How do I work with multiple batches of data in GE?

In Great Expectations, a “Data Asset” is a logical collection of records, potentially split across different “batches.”

Often users mean one of three kinds of actions when they talk about “multibatch” workflows:

  1. Performing an action, such as validation, on batches in serial, for example evaluating each new day’s data against the same expectation suite. We support that use case with a “batch kwargs generator”.

    • Note: we are planning to change several of these names in the near future, including by renaming batch kwargs generators into “data connectors”.
  2. Using a collection of batches to compute statistics, for example to state an expectation about what the expected number of rows in a future single batch might be (building an anomaly detector).
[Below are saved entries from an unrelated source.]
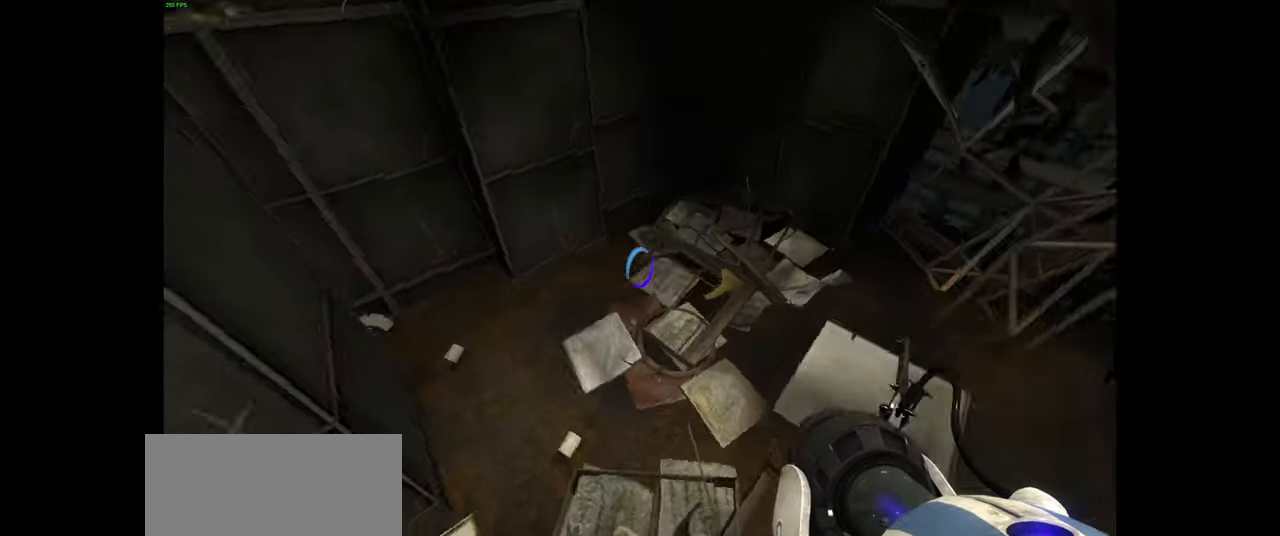
{"keys": ["w"], "mouse": [], "events": [[150, "w", "down"], [266, "a", "down"], [450, "a", "up"]]}
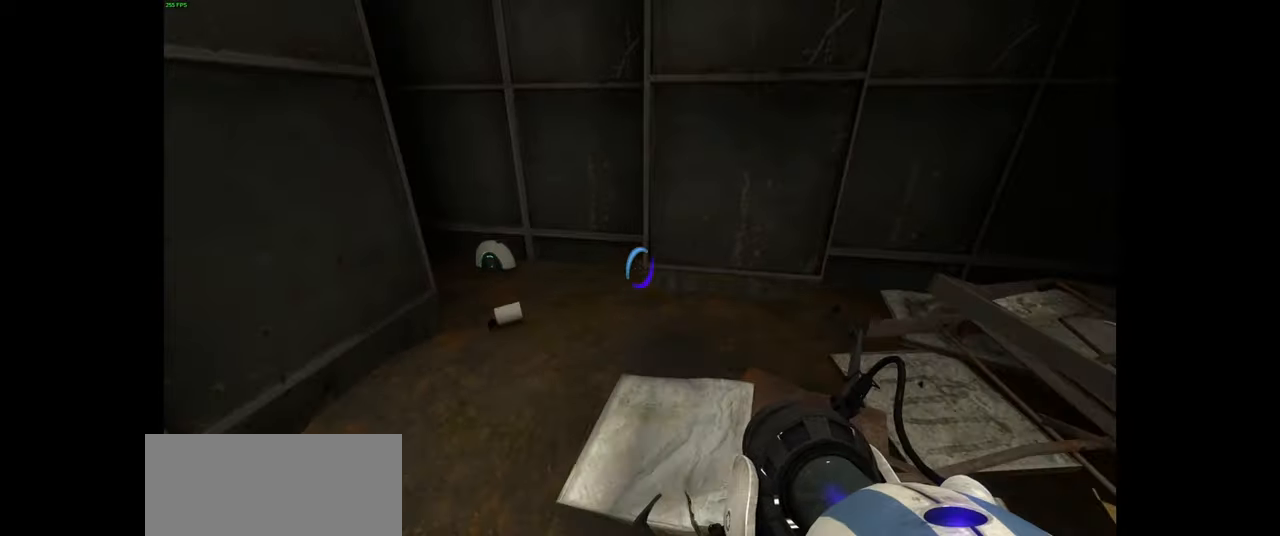
{"keys": [], "mouse": [], "events": [[250, "w", "up"]]}
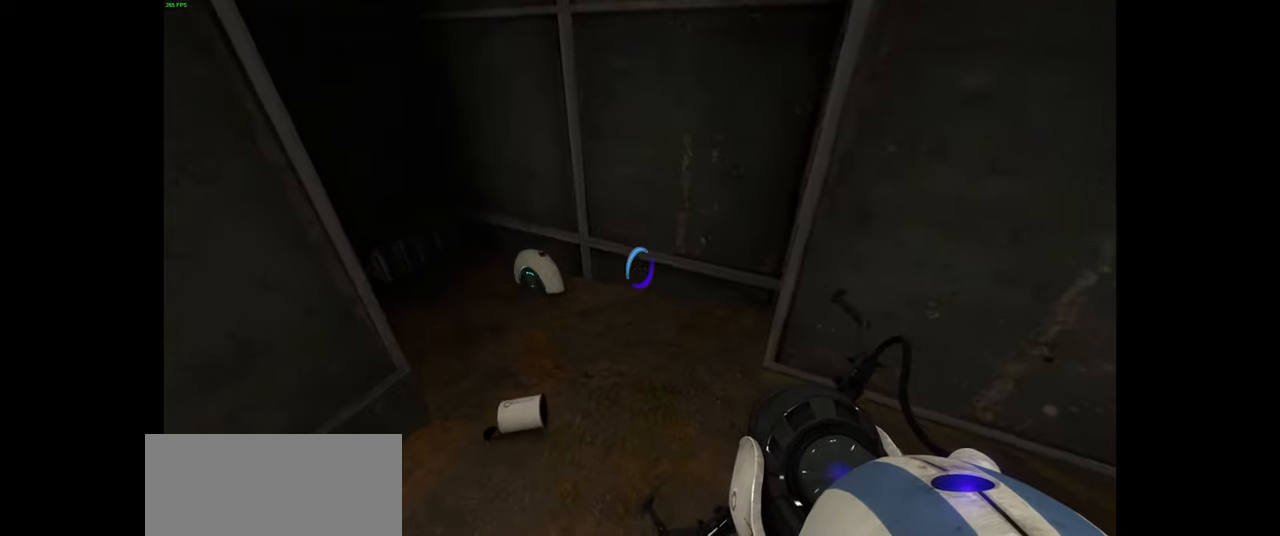
{"keys": ["a"], "mouse": [], "events": [[83, "w", "down"], [266, "w", "up"], [450, "a", "down"]]}
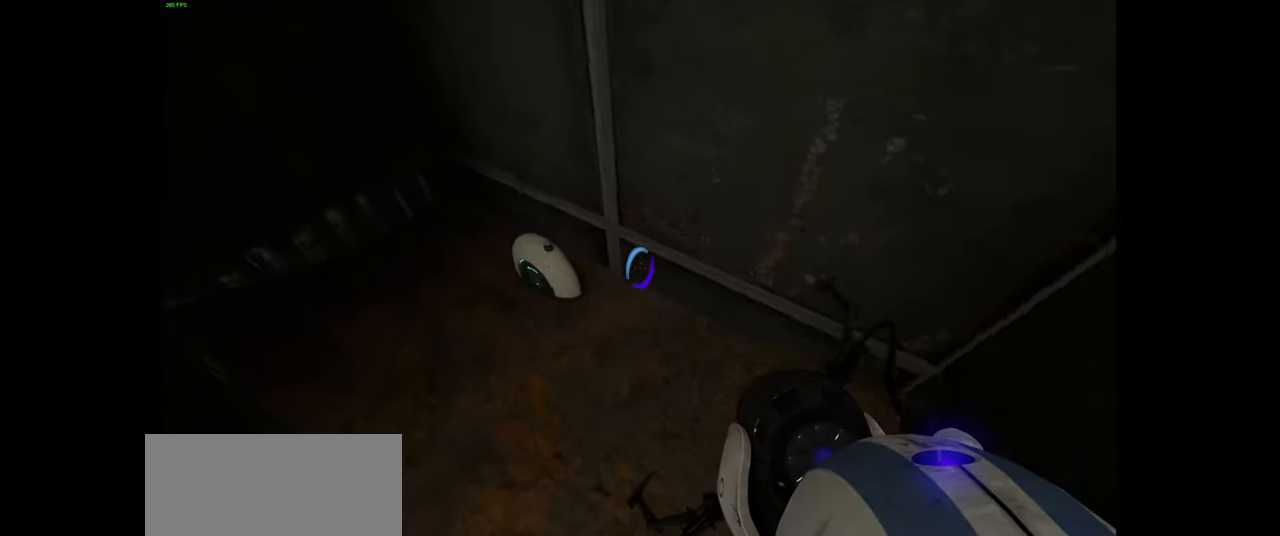
{"keys": ["ctrl"], "mouse": [], "events": [[66, "a", "up"], [300, "ctrl", "down"]]}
We call that “BatchLooping”.

    • Great Expectations does not currently have any built-in support for building expectations using batch looping, so to use that functionality you have to manually loop over data yourself using a batch kwargs generator.
  3. Stating expectations about the relationship between multiple batches of data at the same time, such as expecting that the average number of rows in a collection of batches is in some defined range.

  • Great Expectations does not currently support this use case, but we’re planning to build support in the future.

To use a batch kwargs generator with BigQuery, you would create batches by following the guide here: https://docs.greatexpectations.io/en/latest/guides/how_to_guides/creating_batches/how_to_load_a_database_table_view_or_query_result_as_a_batch.html and modifying the query_parameters and the target query to loop over desired days.

Unfortunately, it’s not currently possible to use the QueryBatchKwargsGenerator to identify available partitions, so you would need to know the batches/days you want to loop over externally.

6 Likes